Lee Kair, principal and head of transportation and innovation practice at the Chertoff Group, explained in an interview with the Washington Examiner why it is important for the U.S. and other countries to be able to “communicate effectively to understand each other’s protocols so that they can ensure the security of all passengers.”
Kair, who has served as TSA regional director for Europe, Africa, and the Middle East, as well as the Department of Homeland Security attache to Germany, shared that he was the one responsible for the TSA response to the 2009 Christmas Day attempted airplane bombing when an al Qaeda member tried to detonate an explosive on final approach.
He explained that the “relationship that the U.S. government had with its European counterparts was critical,” in this case because TSA had inspectors who had been to the airport and had seen their operations, “so we were able to very quickly understand what caused the security incident and what mitigations we needed to immediately put into place to thwart other similar attacks that might be underway at the time.”
“To the extent any country starts to restrict access to other countries observing their [last point of diversion] operations, that’s a very dangerous precedent to set,” Kair warned. “Because then other countries might start limiting our access as well.”
Tuesday’s hearing came in response to what Gimenez called a “security breach” when the State Department and TSA hosted Cuban agents for a May 20 tour of Miami International Airport. They reportedly did not coordinate with or notify the airport authority, state and local officials, Congress, or senior TSA leaders such as Administrator David Pekoske about the visit.
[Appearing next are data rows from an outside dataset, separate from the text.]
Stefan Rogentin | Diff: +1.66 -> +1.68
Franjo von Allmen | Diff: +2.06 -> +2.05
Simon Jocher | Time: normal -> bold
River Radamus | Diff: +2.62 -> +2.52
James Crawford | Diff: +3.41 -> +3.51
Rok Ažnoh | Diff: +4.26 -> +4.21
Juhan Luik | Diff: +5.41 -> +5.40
Gimenez pointed to the date of the tour, Cuban Independence Day, and said, “I don’t consider that to be coincidental” and that holding the visit in Miami, which has a large Cuban population, “was really kind of slap in the face of the Cuban community there, and we took it as such.”
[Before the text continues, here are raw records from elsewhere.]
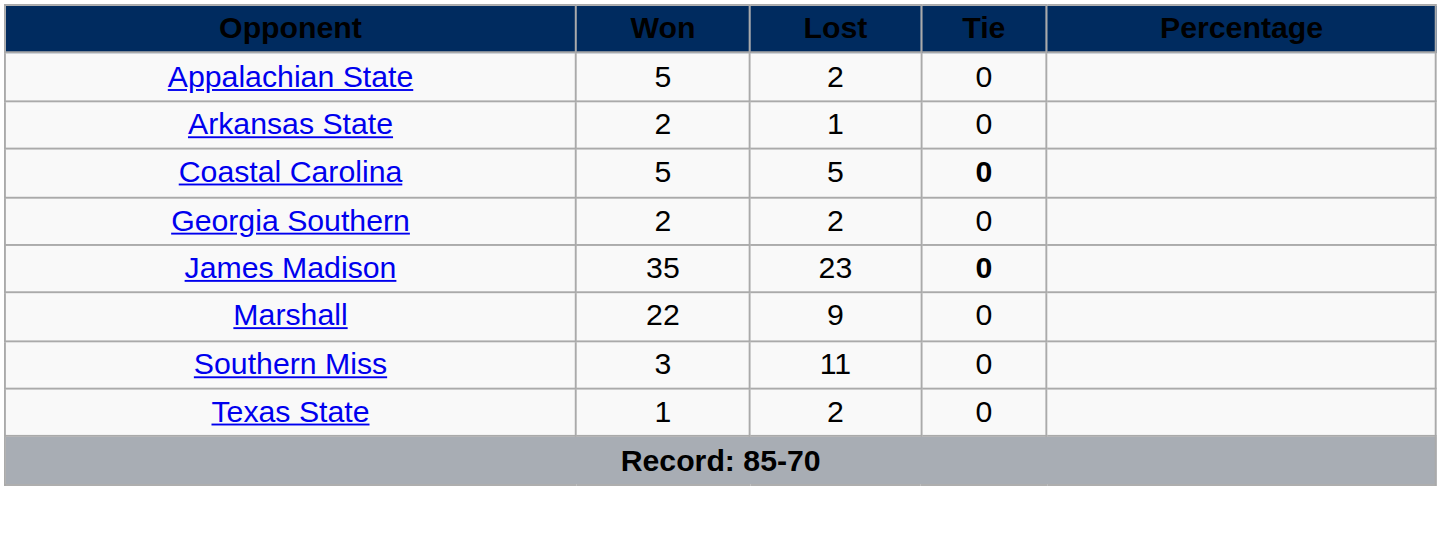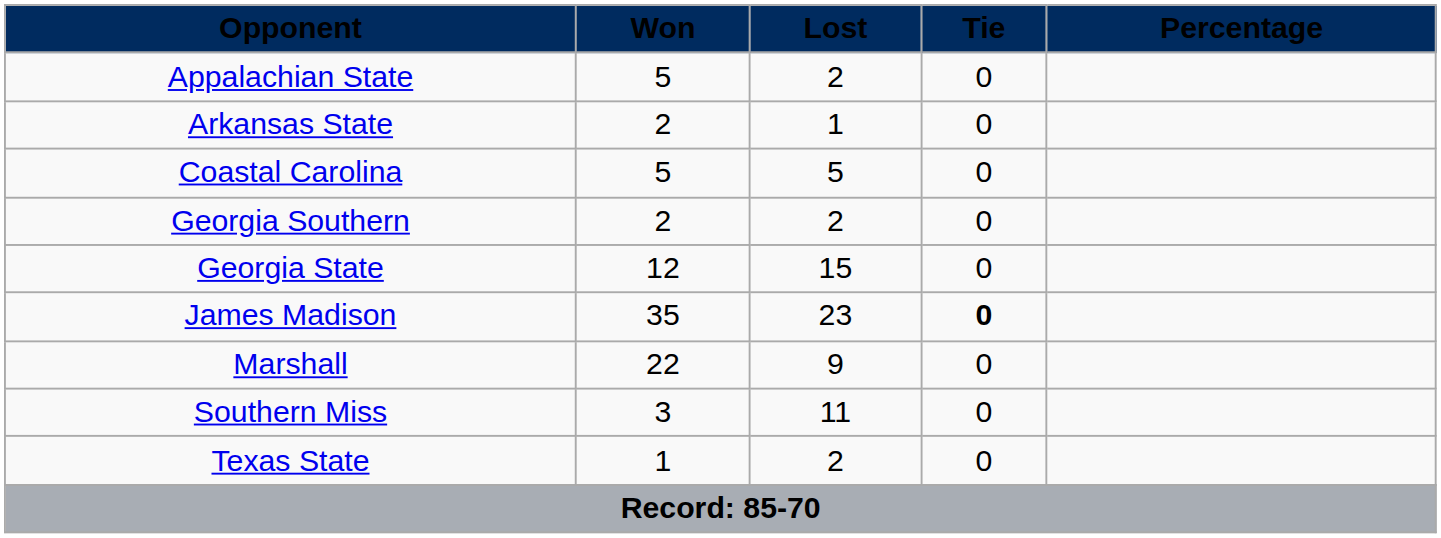Coastal Carolina | Tie: bold -> normal
+ row: Georgia State | 12 | 15 | 0
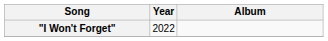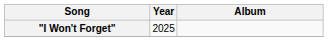"I Won't Forget" | Year: 2022 -> 2025
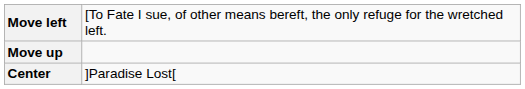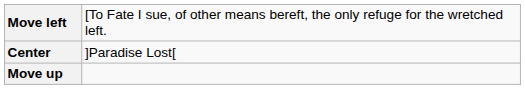rows swapped: Center <-> Move up
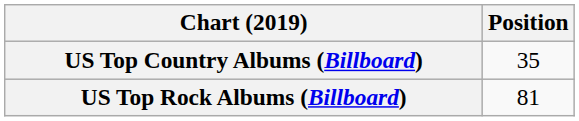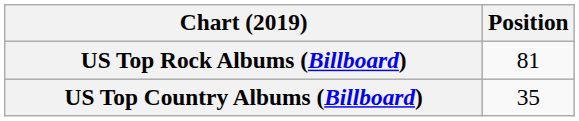rows swapped: US Top Country Albums (Billboard) <-> US Top Rock Albums (Billboard)
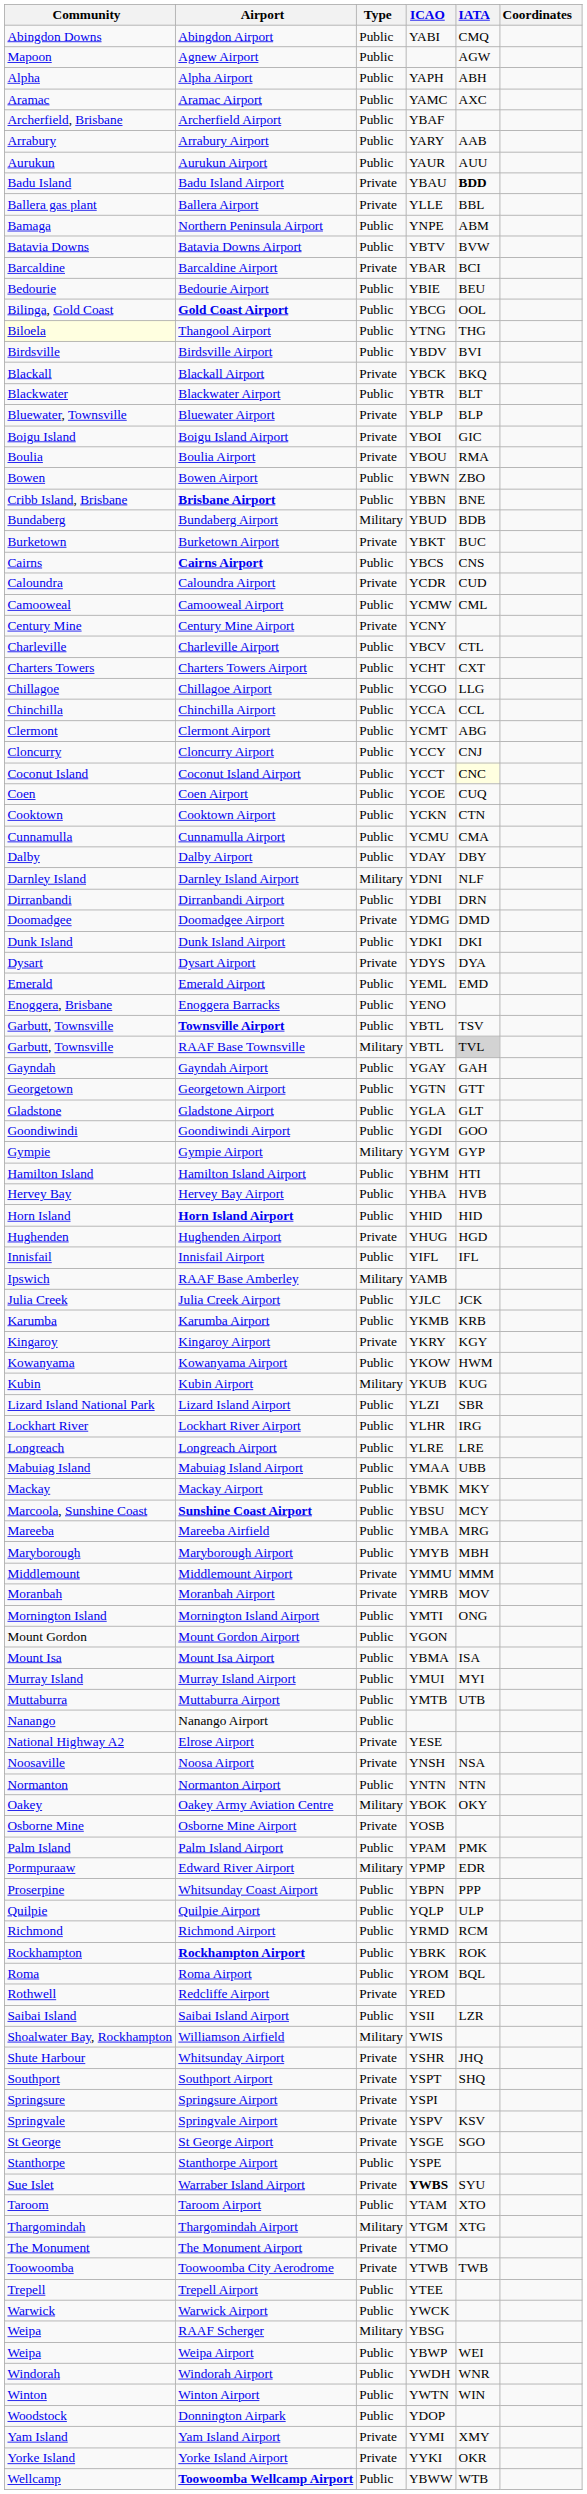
“Maybe the people from TSA didn’t know what it meant,” he said. “But the Cuban officials who were visiting, they knew what it meant, and so they did it gladly on that day. I wonder who set it up [for] that day. Was it us or was it them?”
Gimenez introduced a bipartisan bill after the May 20 visit to prevent agents from state sponsors of terrorism from gaining access to TSA facilities at American airports, called the Secure Airports From Enemies Act.
Co-signed by Sen. Marco Rubio (R-FL) and Reps. Mario Diaz-Balart (R-FL), Maria Elvira Salazar (R-FL), Debbie Wasserman Schultz (D-FL), and Jared Moskowitz (D-FL), the bill would bar people representing or acting on behalf of countries on the State Department’s list of state sponsors of terrorism from the secured area of an airport, the security identification display area of an airport, the sterile area of an airport, and the air cargo area of an airport.
CLICK HERE TO READ MORE FROM THE WASHINGTON EXAMINER
“I don’t know what the president is going to do,” Gimenez said of the bill. “I don’t know what the Senate is going to do, but I’m pretty sure we’re going to pass it here [in the House].”
The Washington Examiner reached out to DHS for comment.